The best way to enter and sustain recovery is through “established” pathways like 12-step groups alone:
There’s no ignoring the facts; 12-Step recovery is a big deal. It works and works well for millions across the globe. A conflict has emerged as a result of public perception about recovery. Often, when recovery is referenced in popular media, it’s a group of people participating in a 12-Step fellowship. That means when the public thinks of recovery, they think of those fellowships. When they have a loved one, friend, or coworker experiencing substance use disorders they instantly think of those as the only pathways to recovery that actually work because they’re the only ones they’ve ever heard of. Make no mistake, 12-Step programs are extremely effective for a lot of people, but those for whom these programs aren’t effective should know about and have access to the many alternatives. For starters, check out Refuge Recovery, Women for Sobriety, SMART Recovery, LifeRing, Medication Assisted Recovery, and working with a personal therapist [you can check out an excellent piece on “Natural Recovery” by the one and only, William White here].

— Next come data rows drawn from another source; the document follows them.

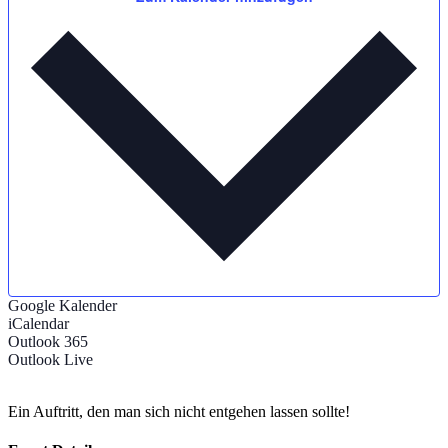
Google Kalender
iCalendar
Outlook 365
Outlook Live
Ein Auftritt, den man sich nicht entgehen lassen sollte!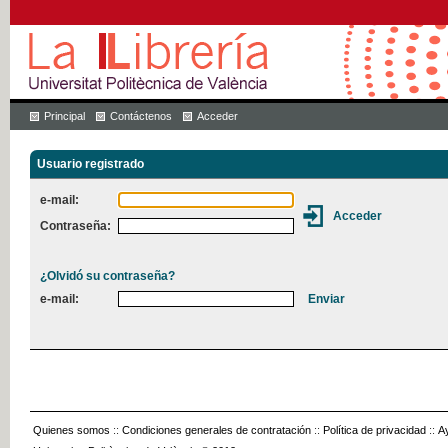
Principal
Contáctenos
Acceder
Usuario registrado
e-mail:
Contraseña:
¿Olvidó su contraseña?
e-mail:
Quienes somos
::
Condiciones generales de contratación
::
Política de privacidad
::
A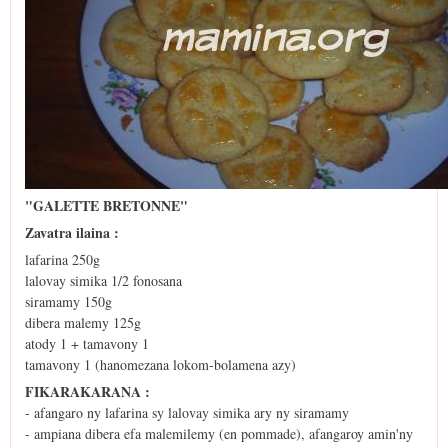
"GALETTE BRETONNE"
Zavatra ilaina :
lafarina 250g
lalovay simika 1/2 fonosana
siramamy 150g
dibera malemy 125g
atody 1 + tamavony 1
tamavony 1 (hanomezana lokom-bolamena azy)
FIKARAKARANA :
- afangaro ny lafarina sy lalovay simika ary ny siramamy
- ampiana dibera efa malemilemy (en pommade), afangaroy amin'ny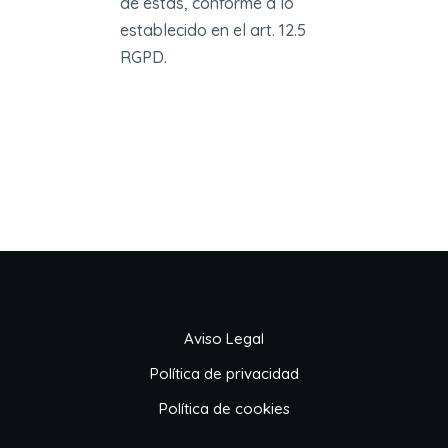
de estas, conforme a lo
establecido en el art. 12.5
RGPD.
Aviso Legal
Política de privacidad
Política de cookies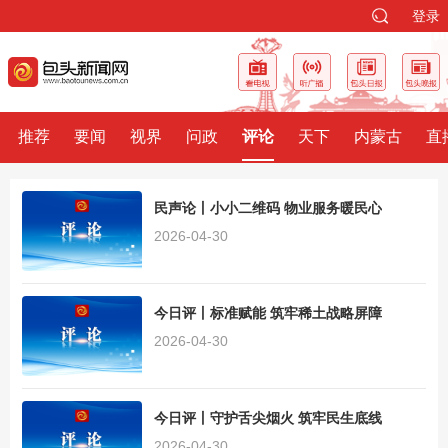
登录
推荐
要闻
视界
问政
评论
天下
内蒙古
直
民声论丨小小二维码 物业服务暖民心
2026-04-30
今日评丨标准赋能 筑牢稀土战略屏障
2026-04-30
今日评丨守护舌尖烟火 筑牢民生底线
2026-04-30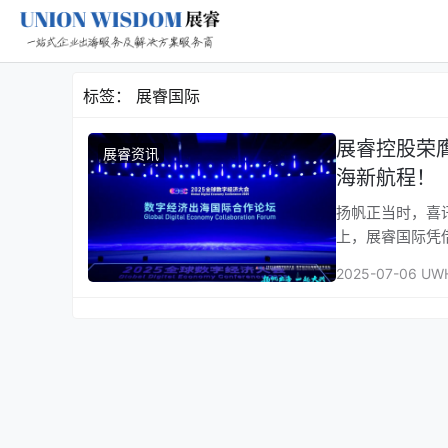
标签：
展睿国际
展睿控股荣
展睿资讯
海新航程！
扬帆正当时，喜
上，展睿国际凭
2025-07-06 UW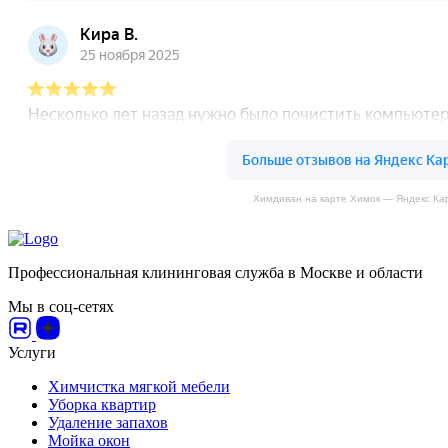
Химдиван на карте Химок — Яндекс Ка
Профессиональная клининговая служба в Москве и области
Мы в соц-сетях
Услуги
Химчистка мягкой мебели
Уборка квартир
Удаление запахов
Мойка окон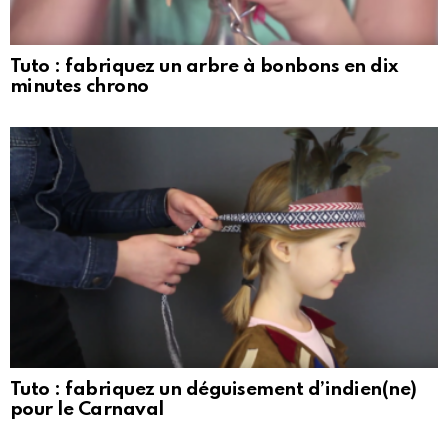
Tuto : fabriquez un arbre à bonbons en dix
minutes chrono
Tuto : fabriquez un déguisement d’indien(ne)
pour le Carnaval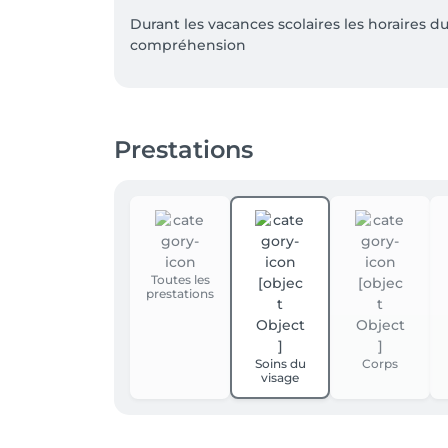
Durant les vacances scolaires les horaires d
compréhension 

Notre Centre est climatisé pour un moment 
Votre parenthèse bien-être  KAORI

Prestations
Toutes les
prestations
Soins du
Corps
visage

Substance use disorder is a choice:
Mark Lewis Ph.D. writes in Psychology Today, “What’s wrong is that the “choice” model ignores the brain. Big mistake! From a bird’s eye view, the reason people choose the immediate reward is that dopamine highlights immediate possibilities. That’s its function, and has been throughout evolutionary time. Research shows that dopamine rises proportionally as the goal gets closer and closer at hand, driving motivation with it. Now, if that’s the case for marshmallows and other normal rewards, imagine how powerful the dopamine surge is in response to addictive substances or acts! That swelling wave of dopamine, announcing the availability of a supremely attractive reward, thoroughly recasts the balance between present and future appeal. To choose future gain, over immediate reward or relief, becomes incredibly difficult when every synapse in the striatum and frontal cortex is resonating to the “neural now”. Especially once ego fatigue sets in. So, yes, the addictive act is a choice. Each and every time. That means that there is always the possibility of saying No. Yet, saying No is incredibly difficult, and that’s a problem the “choice” camp can’t solve…”
We’re spinning our wheels until we can address these myths as a recovery community. How can we convince the rest of America how to address this crisis if we can’t even agree on the points that define it?
Get involved. Get loud when it’s necessary. Listen to others whose experience differs from yours. Believe in yourself and believe in your fellow American. That’s what it will take, and we need you.